Another scientific paper, “Heart and skeletal muscle inflammation (HSMI) disease diagnosed on a British Columbia salmon farm through a longitudinal farm study” was published in February 2017 and identifies a previously unidentified disease. A precautionary management approach would be to remove the farms along the Discovery Islands; however, DFO continues to delay any meaningful action to protect wild fish.
Recommendation 3 – Salmon farming
“The government of Canada should remove from the Department of Fisheries and Oceans mandate the promotion of salmon farming as an industry and farmed salmon as a product.”
This is incomplete. DFO continues to promote the salmon farming industry and the product through its communications and social media and through its inaction on protecting wild fish from industry risks. The Minister of Fisheries has been quoted as not agreeing with Justice Cohen’s assessment, that DFO has a conflict of interest.

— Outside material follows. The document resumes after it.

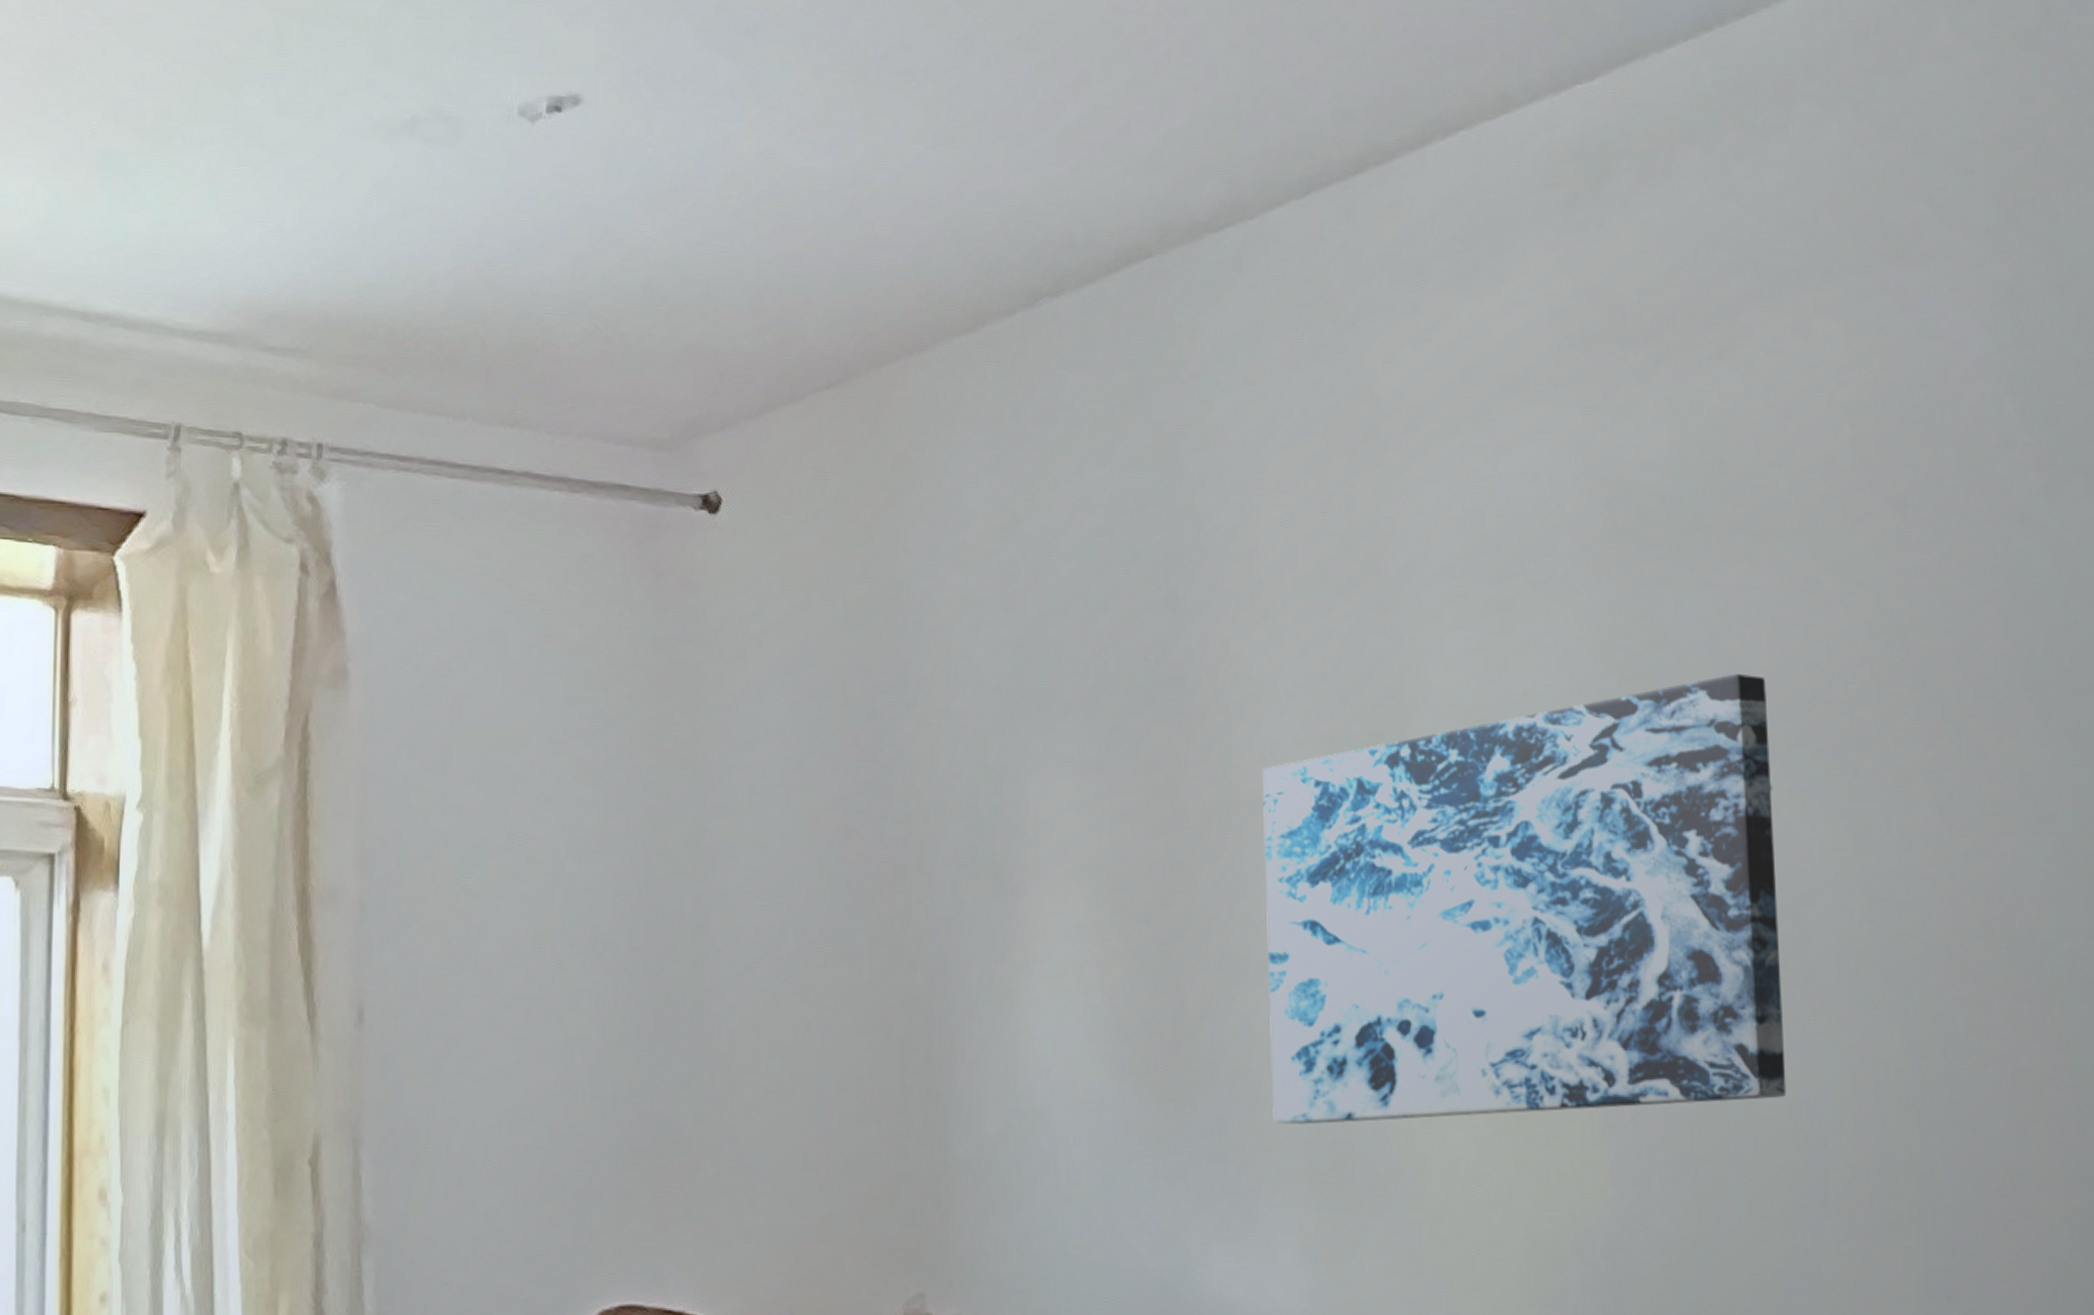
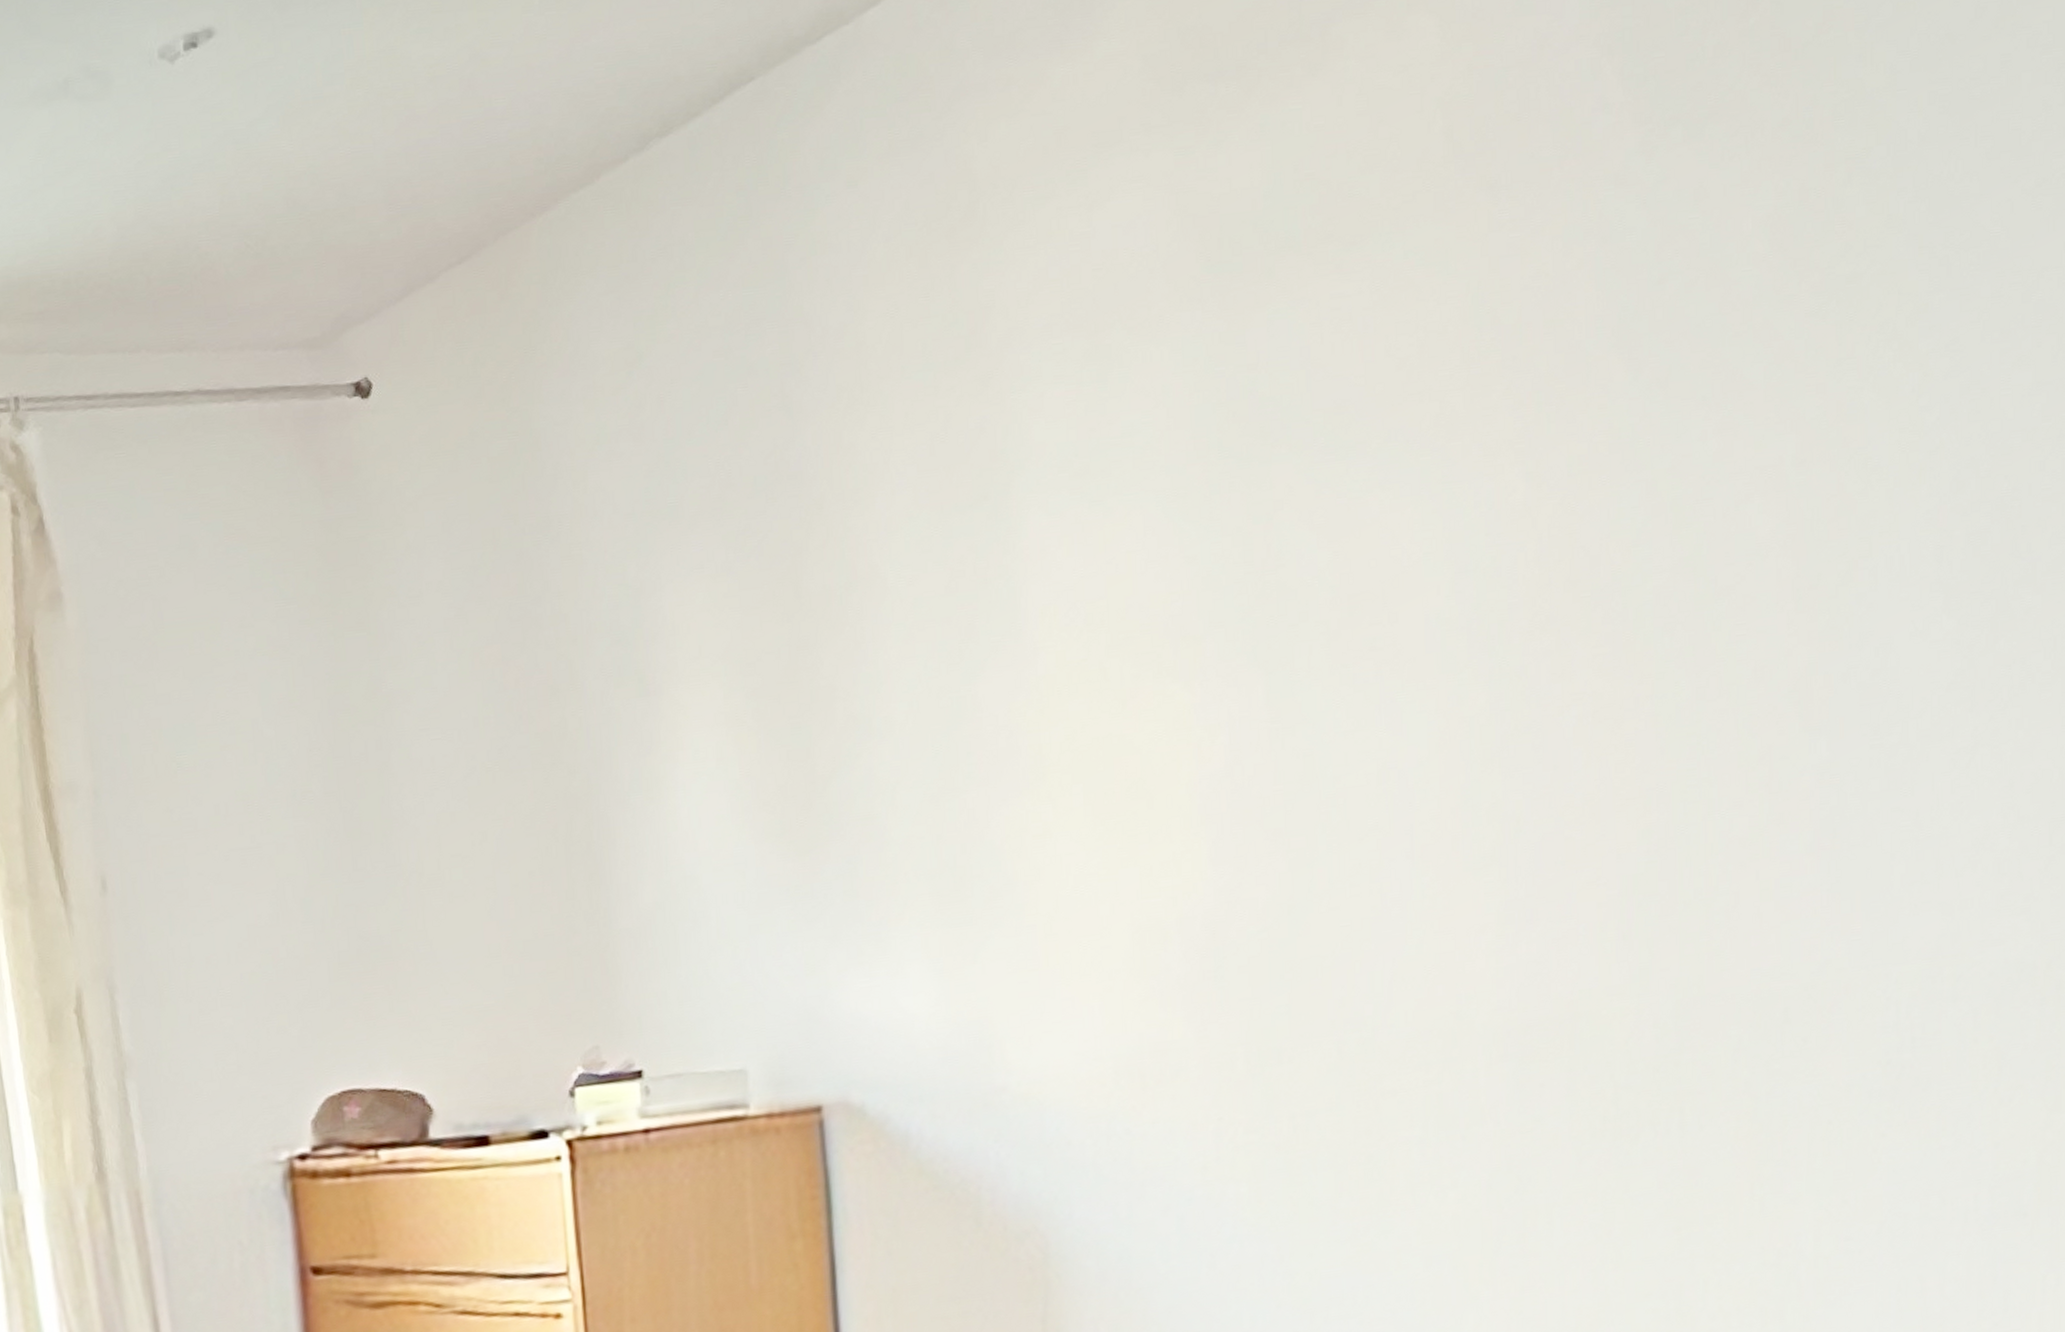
wall art: present [1261,674,1787,1125] -> none [876,379,1375,859]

DFO’s second annual update announcement on its progress on Cohen Inquiry implementation was even more disappointing than the first in 2016. This year’s update lacks meaningful substance and details of its supposed action on implementation. It also attempts to replace the true intentions of fully implementing Justice Cohen’s recommendations with simply “acting” on the recommendations (meaningfully or not). Canadians deserve a truly independent assessment of the recommendations.